### WHAT IS REQUIRED
Quote exactly, and only, the lines of the material below from the line with "protein (brown) exhibits" through the line with "(IHC) photomicrograph of".

--- EXERCISE MATERIALS ---

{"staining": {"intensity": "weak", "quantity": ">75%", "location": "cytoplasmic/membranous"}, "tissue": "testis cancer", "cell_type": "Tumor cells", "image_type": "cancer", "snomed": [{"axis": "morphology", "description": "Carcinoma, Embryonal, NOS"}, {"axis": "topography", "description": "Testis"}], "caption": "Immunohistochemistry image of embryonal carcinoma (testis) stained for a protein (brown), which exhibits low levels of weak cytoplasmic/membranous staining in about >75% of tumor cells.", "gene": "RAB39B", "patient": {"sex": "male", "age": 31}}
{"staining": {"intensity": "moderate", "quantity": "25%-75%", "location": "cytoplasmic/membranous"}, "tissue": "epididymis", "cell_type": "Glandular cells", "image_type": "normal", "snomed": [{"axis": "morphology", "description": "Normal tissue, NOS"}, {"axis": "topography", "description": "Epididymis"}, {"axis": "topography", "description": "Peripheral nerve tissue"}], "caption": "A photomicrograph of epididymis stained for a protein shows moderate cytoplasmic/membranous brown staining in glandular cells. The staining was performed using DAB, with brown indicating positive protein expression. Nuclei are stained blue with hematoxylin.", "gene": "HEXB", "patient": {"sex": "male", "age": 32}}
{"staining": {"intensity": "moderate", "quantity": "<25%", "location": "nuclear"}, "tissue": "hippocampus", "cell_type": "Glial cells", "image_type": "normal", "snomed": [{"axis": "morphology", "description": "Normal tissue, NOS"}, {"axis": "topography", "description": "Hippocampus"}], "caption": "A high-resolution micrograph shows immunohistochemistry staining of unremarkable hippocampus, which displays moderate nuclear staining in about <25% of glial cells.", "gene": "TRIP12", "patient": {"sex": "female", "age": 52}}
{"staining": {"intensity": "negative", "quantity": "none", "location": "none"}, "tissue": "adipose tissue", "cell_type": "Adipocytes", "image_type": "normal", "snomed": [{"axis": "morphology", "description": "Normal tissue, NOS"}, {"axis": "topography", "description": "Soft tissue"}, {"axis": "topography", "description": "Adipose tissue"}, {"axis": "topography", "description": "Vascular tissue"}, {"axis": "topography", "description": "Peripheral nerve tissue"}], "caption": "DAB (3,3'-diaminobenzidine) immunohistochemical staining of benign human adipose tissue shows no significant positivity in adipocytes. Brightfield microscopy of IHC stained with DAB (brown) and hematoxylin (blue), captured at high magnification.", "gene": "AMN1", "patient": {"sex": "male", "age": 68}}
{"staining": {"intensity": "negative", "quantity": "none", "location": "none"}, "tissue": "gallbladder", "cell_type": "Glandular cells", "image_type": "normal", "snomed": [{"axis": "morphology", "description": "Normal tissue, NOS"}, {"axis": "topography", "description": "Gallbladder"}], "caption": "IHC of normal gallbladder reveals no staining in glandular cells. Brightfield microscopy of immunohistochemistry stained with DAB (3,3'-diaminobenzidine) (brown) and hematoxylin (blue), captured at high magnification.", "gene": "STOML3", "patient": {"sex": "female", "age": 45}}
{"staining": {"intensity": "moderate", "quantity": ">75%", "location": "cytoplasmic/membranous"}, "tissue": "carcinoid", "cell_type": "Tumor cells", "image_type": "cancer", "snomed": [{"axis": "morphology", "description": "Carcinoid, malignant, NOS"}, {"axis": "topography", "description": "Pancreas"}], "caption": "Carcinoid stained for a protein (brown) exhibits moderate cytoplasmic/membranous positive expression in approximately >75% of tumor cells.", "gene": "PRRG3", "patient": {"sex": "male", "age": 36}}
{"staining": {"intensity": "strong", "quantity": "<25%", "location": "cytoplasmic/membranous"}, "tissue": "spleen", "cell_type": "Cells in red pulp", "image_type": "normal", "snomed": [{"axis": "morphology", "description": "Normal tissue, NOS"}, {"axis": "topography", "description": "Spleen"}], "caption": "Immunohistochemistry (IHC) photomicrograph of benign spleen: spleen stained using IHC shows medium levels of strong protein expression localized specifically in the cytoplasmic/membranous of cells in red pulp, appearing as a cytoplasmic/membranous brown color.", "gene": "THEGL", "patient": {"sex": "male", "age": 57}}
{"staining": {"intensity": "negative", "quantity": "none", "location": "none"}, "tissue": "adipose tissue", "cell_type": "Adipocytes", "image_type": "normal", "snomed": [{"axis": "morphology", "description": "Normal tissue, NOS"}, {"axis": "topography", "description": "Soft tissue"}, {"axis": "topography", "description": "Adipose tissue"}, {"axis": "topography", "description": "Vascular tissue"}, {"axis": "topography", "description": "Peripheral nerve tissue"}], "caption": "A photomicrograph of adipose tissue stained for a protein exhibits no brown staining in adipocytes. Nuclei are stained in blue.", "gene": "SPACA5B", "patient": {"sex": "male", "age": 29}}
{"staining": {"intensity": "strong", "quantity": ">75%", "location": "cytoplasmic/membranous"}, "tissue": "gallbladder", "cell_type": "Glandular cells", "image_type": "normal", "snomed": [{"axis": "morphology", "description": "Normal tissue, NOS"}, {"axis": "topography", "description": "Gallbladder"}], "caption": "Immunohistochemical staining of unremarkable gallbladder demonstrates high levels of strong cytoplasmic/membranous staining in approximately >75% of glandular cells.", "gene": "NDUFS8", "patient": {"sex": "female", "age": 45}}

---

### RESULT OF THIS EXERCISE
{"staining": {"intensity": "moderate", "quantity": ">75%", "location": "cytoplasmic/membranous"}, "tissue": "carcinoid", "cell_type": "Tumor cells", "image_type": "cancer", "snomed": [{"axis": "morphology", "description": "Carcinoid, malignant, NOS"}, {"axis": "topography", "description": "Pancreas"}], "caption": "Carcinoid stained for a protein (brown) exhibits moderate cytoplasmic/membranous positive expression in approximately >75% of tumor cells.", "gene": "PRRG3", "patient": {"sex": "male", "age": 36}}
{"staining": {"intensity": "strong", "quantity": "<25%", "location": "cytoplasmic/membranous"}, "tissue": "spleen", "cell_type": "Cells in red pulp", "image_type": "normal", "snomed": [{"axis": "morphology", "description": "Normal tissue, NOS"}, {"axis": "topography", "description": "Spleen"}], "caption": "Immunohistochemistry (IHC) photomicrograph of benign spleen: spleen stained using IHC shows medium levels of strong protein expression localized specifically in the cytoplasmic/membranous of cells in red pulp, appearing as a cytoplasmic/membranous brown color.", "gene": "THEGL", "patient": {"sex": "male", "age": 57}}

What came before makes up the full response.